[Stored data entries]
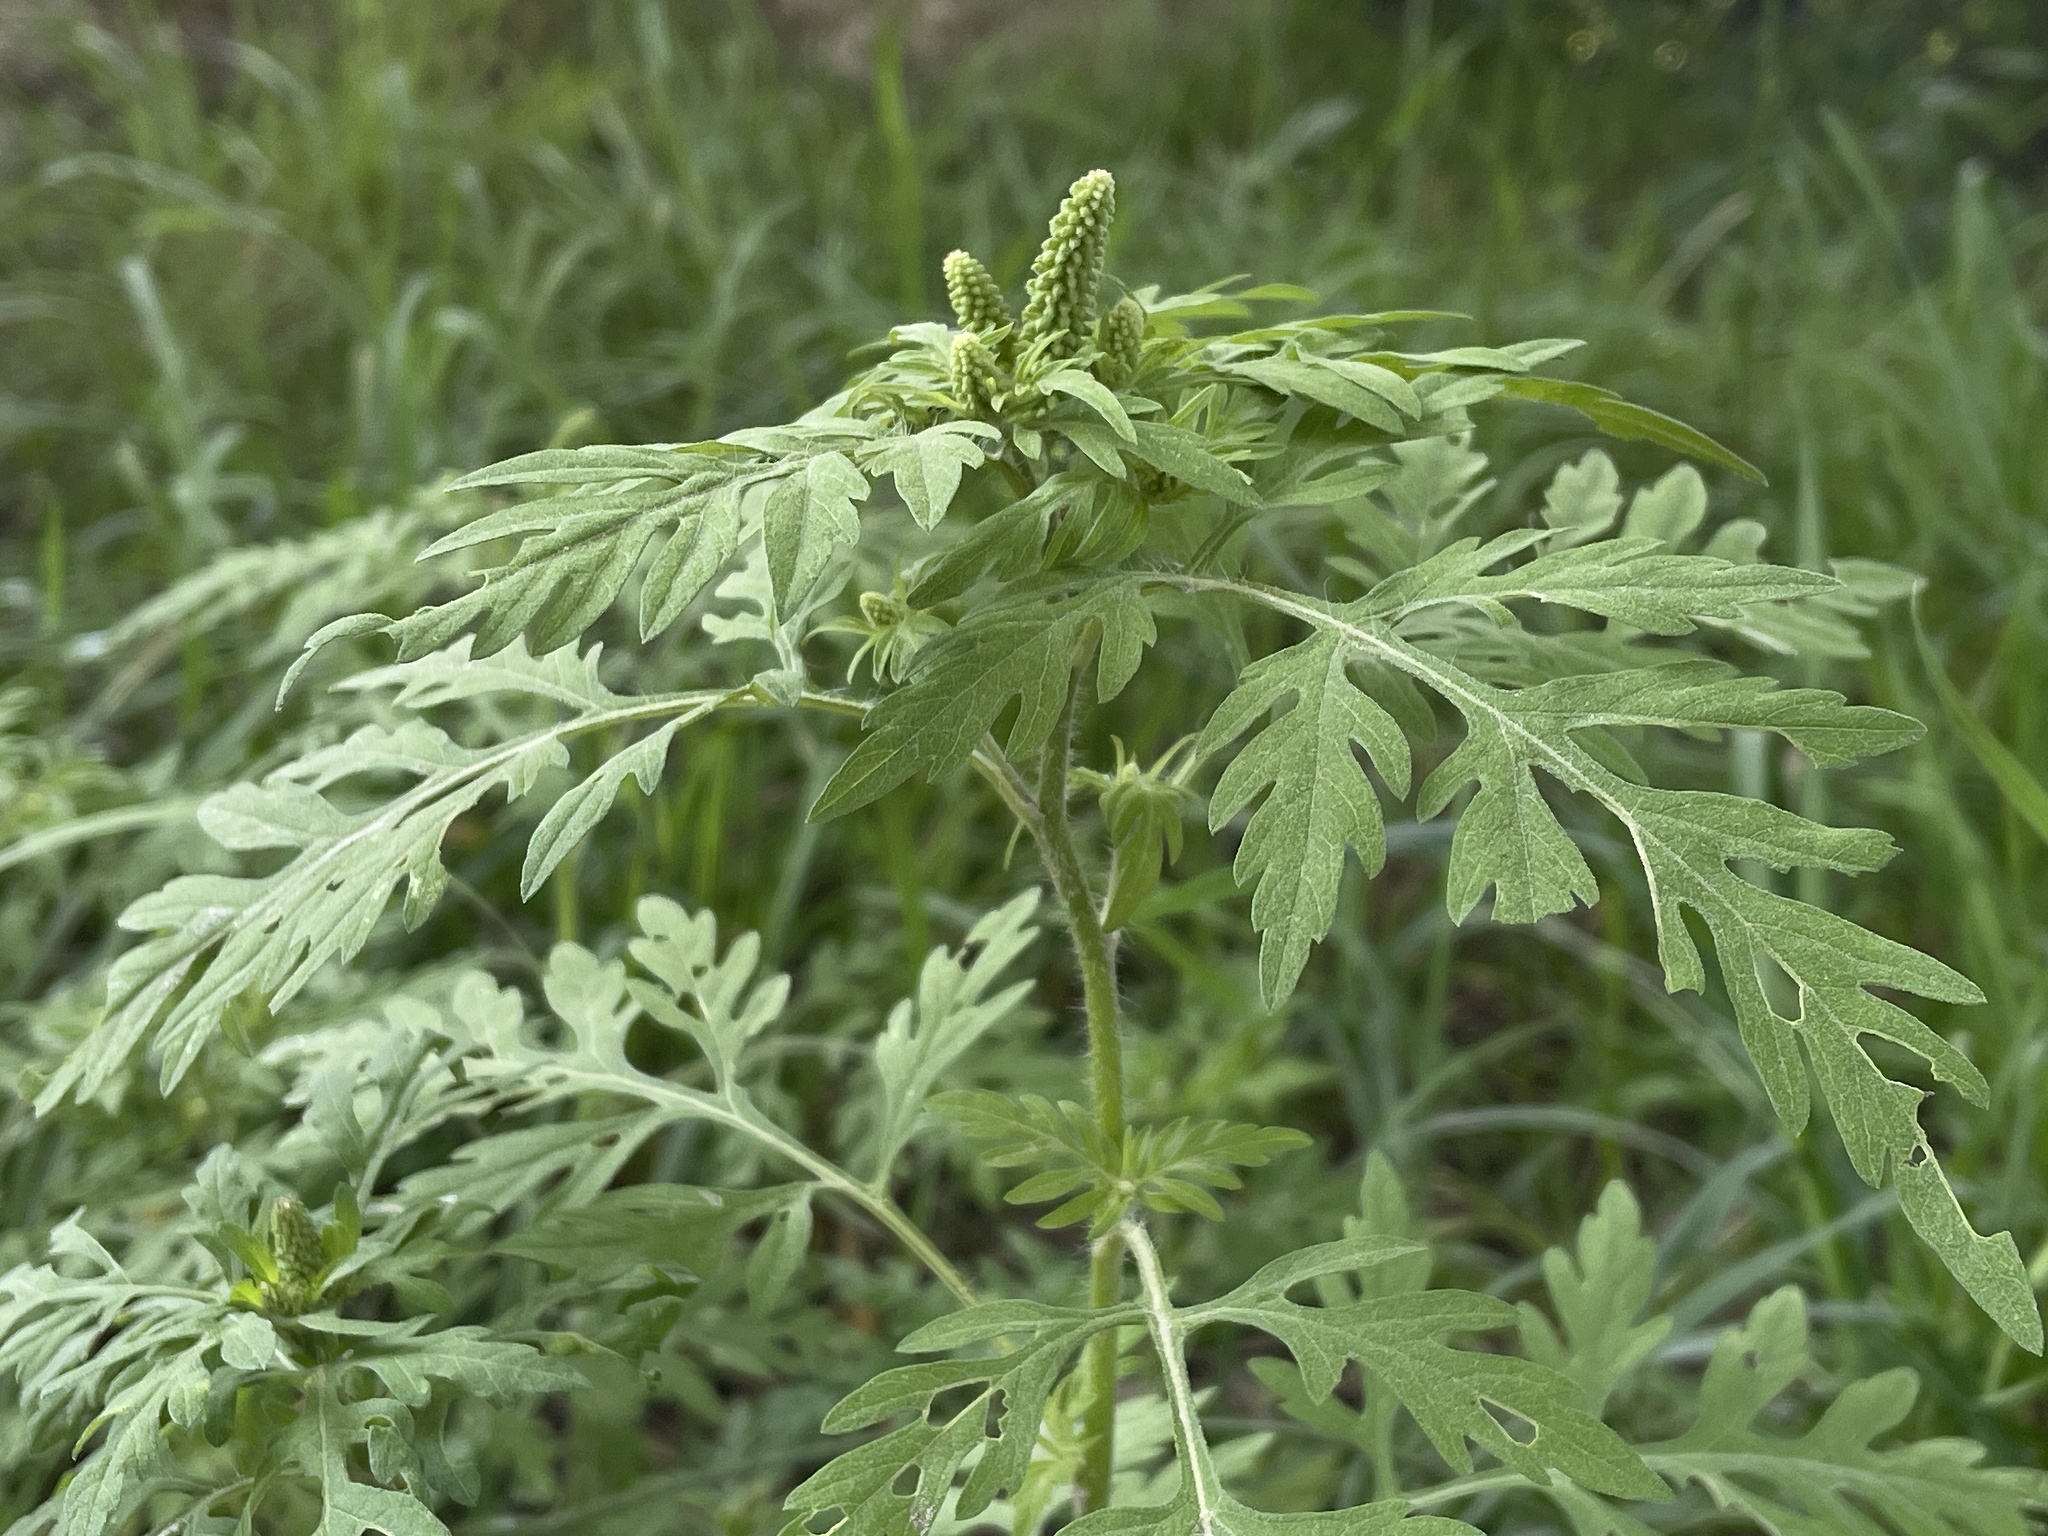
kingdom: Plantae
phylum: Tracheophyta
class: Magnoliopsida
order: Asterales
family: Asteraceae
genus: Ambrosia
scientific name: Ambrosia artemisiifolia
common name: Annual ragweed
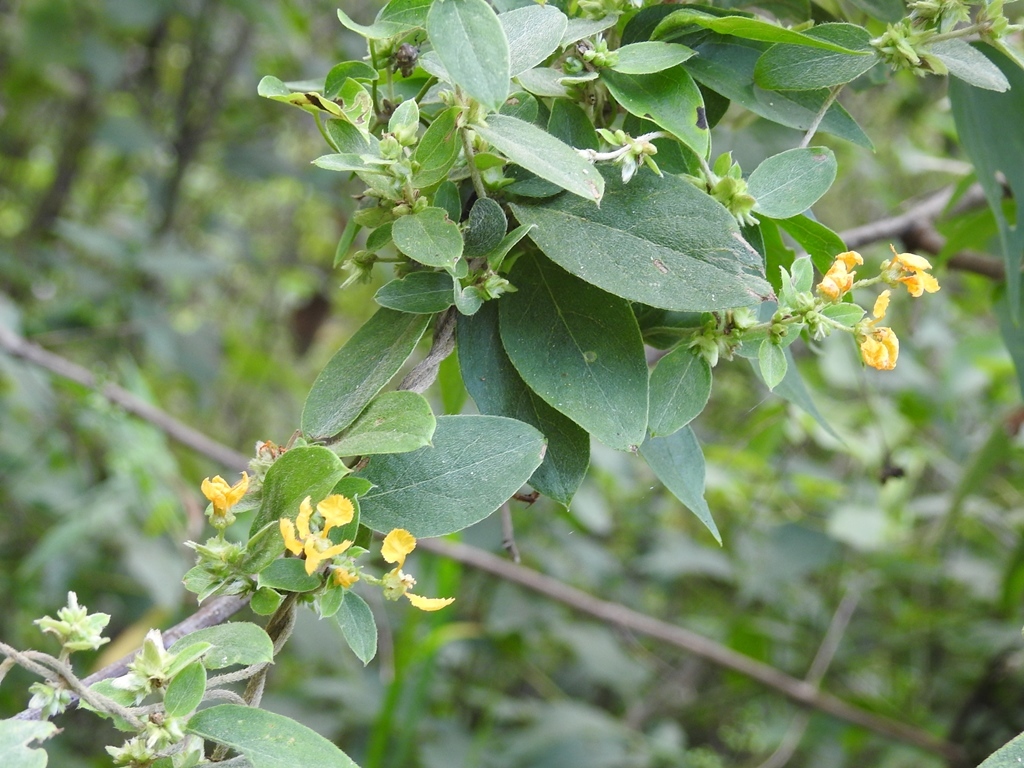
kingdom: Plantae
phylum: Tracheophyta
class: Magnoliopsida
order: Malpighiales
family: Malpighiaceae
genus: Gaudichaudia
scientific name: Gaudichaudia cynanchoides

**Task prompt**
Lay out the records from the line holding "common name: Annual ragweed" through the end of the records, inclusive, as a two-column CSV with the headers rank and name, one row per line, each value in its own quoted field and any line breaks turned into spaces. Leave the pictures out.

**Solved problem**
rank,name
"common name:","Annual ragweed"
"kingdom:","Plantae"
"phylum:","Tracheophyta"
"class:","Magnoliopsida"
"order:","Malpighiales"
"family:","Malpighiaceae"
"genus:","Gaudichaudia"
"scientific name:","Gaudichaudia cynanchoides"